I started writing seriously at the age of 12. The reason for this goes back a couple of years, to when I listened to the Pilgrim’s Progress audio dramas by Jim Pappas and his team at Orion’s Gate. I was intrigued by the story of a man leaving all behind for the King of the Hill. We had already read the book so it was nice to hear it come alive. After that was Christiana which, for the record, scared me to death! In the first 10 minutes there were demons standing at the foot of her bed plotting how to stop her from finishing her journey! In another scene later on they attacked her, but what really scared me was Giant Grim, as he preferred to be called. His real name was Bloody-man so I think you can see why he preferred the former name. The other giants Maul and Slay-good also scared me. In fact I didn’t even listen to the battle with Slay-good at first. Now listening to them nearly a decade later, I laugh at the fact that they scared me—the giants are not scary! The only thing that made Grim-Bloody-man so scary was in fact the music—another plug for music as a powerful medium. There were missing sound effects and it wasn’t quite as convincing as it could have been. Why do I say this? Well the PP audios were done almost like a stage production as opposed to a movie production. There are enough sound effects to immerse you in the world, but not enough to make it completely seamless. But back to the specific reason I started writing: Marianna. At the end of Christiana there was a pilgrim named Stand-fast who, like Christian, had left wife and children to go on pilgrimage. Once he reached the Celestial City, he sent her an invitation to follow after with their children and join him at the Celestial City. He sends the invitation with Mr. Great-heart back to the town of Stupidity…
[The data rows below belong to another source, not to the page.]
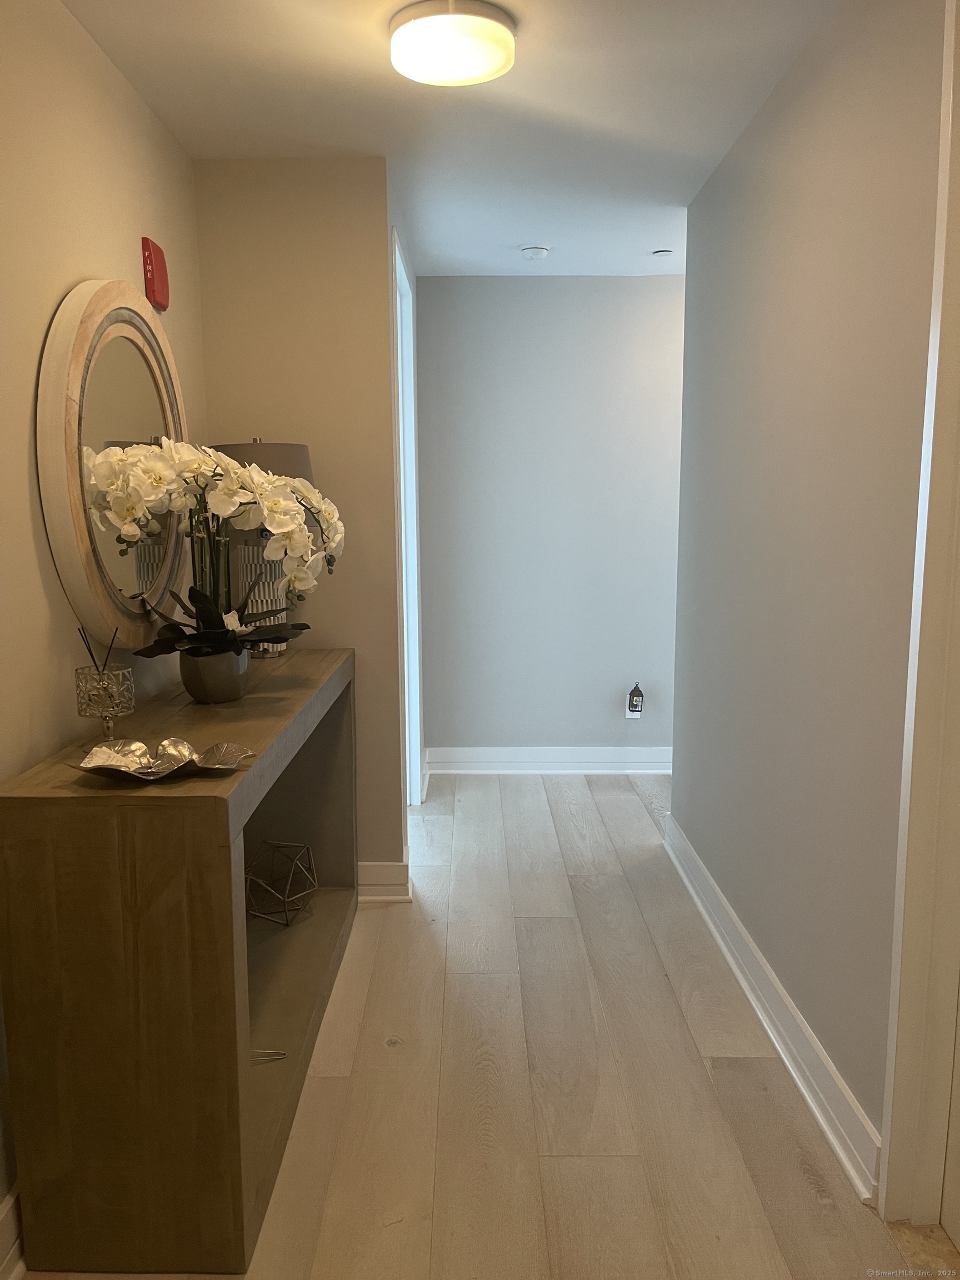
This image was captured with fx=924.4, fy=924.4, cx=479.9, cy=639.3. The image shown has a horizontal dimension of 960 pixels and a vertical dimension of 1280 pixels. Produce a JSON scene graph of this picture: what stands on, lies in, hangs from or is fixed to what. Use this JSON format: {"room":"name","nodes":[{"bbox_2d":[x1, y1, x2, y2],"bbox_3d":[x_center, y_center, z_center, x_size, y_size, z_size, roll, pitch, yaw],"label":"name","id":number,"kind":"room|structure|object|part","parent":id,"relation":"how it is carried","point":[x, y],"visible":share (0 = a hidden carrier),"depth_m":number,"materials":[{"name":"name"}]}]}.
{"room":"hallway","nodes":[
{"label":"hallway","id":0,"kind":"room"},
{"bbox_2d":[0,0,205,1264],"bbox_3d":[-0.978,0.003,1.004,0.126,2.509,4.439,0,8,0],"label":"left wall","id":1,"kind":"structure","parent":0,"point":[40,315],"depth_m":1.95,"materials":[{"name":"beige paint"}]},
{"bbox_2d":[0,1187,25,1279],"bbox_3d":[-0.858,1.134,1.411,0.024,0.142,3.474,0,8,0],"label":"baseboard","id":2,"kind":"structure","parent":1,"relation":"attached to","point":[9,1203],"depth_m":1.67,"materials":[{"name":"white paint"}]},
{"bbox_2d":[35,276,189,648],"bbox_3d":[-0.863,-0.425,2.317,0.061,0.892,0.872,0,8,0],"label":"round mirror","id":3,"kind":"object","parent":1,"relation":"attached to","point":[69,587],"visible":0.82,"depth_m":2.12,"materials":[{"name":"mirror"}]},
{"bbox_2d":[141,236,169,308],"bbox_3d":[-0.880,-0.996,2.519,0.045,0.168,0.114,0,8,0],"label":"fire alarm","id":4,"kind":"object","parent":1,"relation":"attached to","point":[151,275],"visible":0.98,"depth_m":2.48,"materials":[{"name":"red plastic"}]},
{"bbox_2d":[193,157,408,884],"bbox_3d":[-0.629,-0.305,3.188,0.663,2.462,0.135,0,8,0],"label":"partition wall","id":5,"kind":"structure","parent":0,"point":[209,162],"depth_m":3.04,"materials":[{"name":"beige paint"}]},
{"bbox_2d":[356,860,411,902],"bbox_3d":[-0.590,0.858,3.271,0.711,0.133,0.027,0,8,0],"label":"baseboard","id":6,"kind":"structure","parent":5,"relation":"attached to","point":[383,869],"depth_m":3.26,"materials":[{"name":"white paint"}]},
{"bbox_2d":[390,226,424,802],"bbox_3d":[-0.349,-0.324,3.824,0.140,2.346,0.954,0,8,0],"label":"door frame","id":7,"kind":"structure","parent":5,"relation":"attached to","point":[404,611],"depth_m":4.14,"materials":[{"name":"white paint"}]},
{"bbox_2d":[59,0,831,278],"bbox_3d":[0.506,-1.400,1.695,3.528,0.107,5.776,0,8,0],"label":"ceiling","id":8,"kind":"structure","parent":0,"point":[206,52],"depth_m":2.53,"materials":[{"name":"white paint"}]},
{"bbox_2d":[388,0,516,86],"bbox_3d":[-0.065,-1.378,2.154,0.298,0.082,0.292,0,8,0],"label":"ceiling light","id":9,"kind":"object","parent":8,"relation":"attached to","point":[489,25],"visible":0.98,"depth_m":2.08,"materials":[{"name":"white glass"}]},
{"bbox_2d":[519,245,550,260],"bbox_3d":[0.236,-1.661,3.975,0.124,0.038,0.123,0,8,0],"label":"smoke detector","id":10,"kind":"object","parent":8,"relation":"attached to","point":[539,251],"visible":0.99,"depth_m":3.94,"materials":[{"name":"white plastic"}]},
{"bbox_2d":[651,247,674,257],"bbox_3d":[0.803,-1.697,4.073,0.102,0.020,0.102,0,8,0],"label":"sprinkler head","id":11,"kind":"object","parent":8,"relation":"attached to","point":[660,254],"visible":0.99,"depth_m":4.05},
{"bbox_2d":[6,772,950,1279],"bbox_3d":[0.497,1.145,2.077,3.616,0.099,5.981,0,8,0],"label":"floor","id":12,"kind":"structure","parent":0,"point":[597,834],"depth_m":2.19,"materials":[{"name":"beige wood"}]},
{"bbox_2d":[0,648,359,1276],"bbox_3d":[-0.633,0.585,2.502,0.415,0.903,1.714,0,8,0],"label":"console table","id":13,"kind":"object","parent":12,"relation":"on","point":[238,778],"visible":0.93,"depth_m":1.65,"materials":[{"name":"brown wood"}]},
{"bbox_2d":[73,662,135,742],"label":"glass candle holder","id":14,"kind":"object","parent":13,"relation":"on","point":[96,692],"visible":0.99,"depth_m":1.81,"materials":[{"name":"clear glass"}]},
{"bbox_2d":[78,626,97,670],"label":"diffuser reed","id":15,"kind":"object","parent":14,"relation":"in","point":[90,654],"visible":0.55,"depth_m":1.79,"materials":[{"name":"black wood"}]},
{"bbox_2d":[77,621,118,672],"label":"reed diffuser","id":16,"kind":"object","parent":14,"relation":"in","point":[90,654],"visible":0.46,"depth_m":1.81,"materials":[{"name":"black wood"}]},
{"bbox_2d":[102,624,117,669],"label":"diffuser reed","id":17,"kind":"object","parent":14,"relation":"in","point":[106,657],"visible":0.56,"depth_m":1.84,"materials":[{"name":"black wood"}]},
{"bbox_2d":[66,735,253,780],"bbox_3d":[-0.573,0.220,1.669,0.316,0.041,0.208,-4,9,-24],"label":"decorative tray","id":18,"kind":"object","parent":13,"relation":"on","point":[99,751],"visible":0.99,"depth_m":1.69,"materials":[{"name":"metal"}]},
{"bbox_2d":[178,647,249,703],"bbox_3d":[-0.657,0.087,2.288,0.166,0.131,0.167,0,8,0],"label":"flower pot","id":19,"kind":"object","parent":13,"relation":"on","point":[230,692],"visible":0.81,"depth_m":2.23,"materials":[{"name":"grey ceramic"}]},
{"bbox_2d":[83,435,341,660],"bbox_3d":[-0.604,-0.200,2.282,0.430,0.569,0.680,4,9,28],"label":"orchid","id":20,"kind":"object","parent":19,"relation":"in","point":[280,504],"visible":0.87,"depth_m":2.20,"materials":[{"name":"white plant"}]},
{"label":"leaves","id":21,"kind":"part","parent":20,"relation":"part of","materials":[{"name":"plant"}]},
{"bbox_2d":[204,438,315,653],"bbox_3d":[-0.689,-0.287,2.925,0.354,0.692,0.354,0,8,0],"label":"table lamp","id":22,"kind":"object","parent":13,"relation":"on","point":[301,450],"visible":0.37,"depth_m":2.85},
{"bbox_3d":[-0.725,-0.162,2.990,0.190,0.393,0.186,0,8,0],"label":"lamp base","id":23,"kind":"part","parent":22,"relation":"part of","materials":[{"name":"white ceramic"}]},
{"bbox_3d":[-0.702,-0.560,2.991,0.370,0.193,0.365,0,8,0],"label":"lamp shade","id":24,"kind":"part","parent":22,"relation":"part of","materials":[{"name":"fabric"}]},
{"bbox_2d":[250,1047,286,1062],"bbox_3d":[-0.550,0.992,2.212,0.155,0.019,0.091,-3,9,-21],"label":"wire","id":25,"kind":"object","parent":13,"relation":"in","point":[280,1055],"visible":0.59,"depth_m":2.21,"materials":[{"name":"metal"}]},
{"bbox_2d":[243,838,318,926],"bbox_3d":[-0.633,0.758,2.883,0.240,0.218,0.240,5,10,33],"label":"geometric ornament","id":26,"kind":"object","parent":13,"relation":"in","point":[286,901],"visible":0.99,"depth_m":2.85,"materials":[{"name":"metal"}]},
{"bbox_2d":[416,275,685,767],"bbox_3d":[1.076,-0.542,4.688,3.038,2.475,0.128,0,8,0],"label":"back wall","id":27,"kind":"structure","parent":0,"point":[544,283],"depth_m":4.63,"materials":[{"name":"paint"}]},
{"bbox_2d":[422,746,673,774],"bbox_3d":[0.991,0.628,4.782,2.574,0.132,0.022,0,8,0],"label":"baseboard","id":28,"kind":"structure","parent":27,"relation":"attached to","point":[520,756],"depth_m":4.78,"materials":[{"name":"white paint"}]},
{"bbox_2d":[625,681,644,717],"bbox_3d":[0.788,0.310,4.704,0.074,0.188,0.075,0,8,0],"label":"night light","id":29,"kind":"object","parent":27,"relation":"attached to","point":[636,698],"visible":0.99,"depth_m":4.68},
{"bbox_2d":[670,0,946,1179],"bbox_3d":[0.840,-0.102,1.741,0.126,2.502,4.310,0,8,0],"label":"right wall","id":30,"kind":"structure","parent":0,"point":[774,100],"depth_m":2.18,"materials":[{"name":"grey paint"}]},
{"bbox_2d":[660,812,882,1205],"bbox_3d":[0.776,0.920,2.827,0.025,0.126,2.112,0,8,0],"label":"baseboard","id":31,"kind":"structure","parent":30,"relation":"attached to","point":[734,966],"depth_m":2.31,"materials":[{"name":"white paint"}]},
{"bbox_2d":[880,0,959,1227],"bbox_3d":[0.843,0.017,1.230,0.163,2.385,1.064,0,8,0],"label":"door frame","id":32,"kind":"structure","parent":30,"relation":"attached to","point":[908,1025],"depth_m":1.67,"materials":[{"name":"white paint"}]}
]}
But that’s where the story ends! There was nothing more! That really left me wondering. So I emailed Mr. Pappas and asked him if he had any scripts for Marianna. His response was as follows:
Jaron: I don’t have any scripts for part III yet but I plan to soon. If you do something I’d be interested in your ideas. Perhaps I could use some of them for my new book.
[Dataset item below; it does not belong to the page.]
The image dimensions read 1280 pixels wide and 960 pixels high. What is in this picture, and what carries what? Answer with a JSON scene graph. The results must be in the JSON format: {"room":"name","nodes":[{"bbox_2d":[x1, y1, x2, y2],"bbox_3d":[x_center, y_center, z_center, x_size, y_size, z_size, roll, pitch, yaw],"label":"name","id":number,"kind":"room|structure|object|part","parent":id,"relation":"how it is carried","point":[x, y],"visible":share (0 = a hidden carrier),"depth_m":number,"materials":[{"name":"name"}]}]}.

Wow! I was only twelve at the time, so that was a tremendous incentive. Unbeknownst to him I had already started writing my version of what I thought would happen on the previous day. I’m not even sure he knew I was a kid at the time. Anyways, told him what I had started and I’ve kept on writing, learning, falling down, getting up, and not writing for nearly a year, the whole works. It’s been a most compelling and tedious journey writing PP3 on just a few scraps of information, but I believe it’s all for the best! I pray that as it goes out people will actually be blessed by it. After all, I am writing for those very reasons Luke mentioned—so that others might know the certainty of the things written in the Word.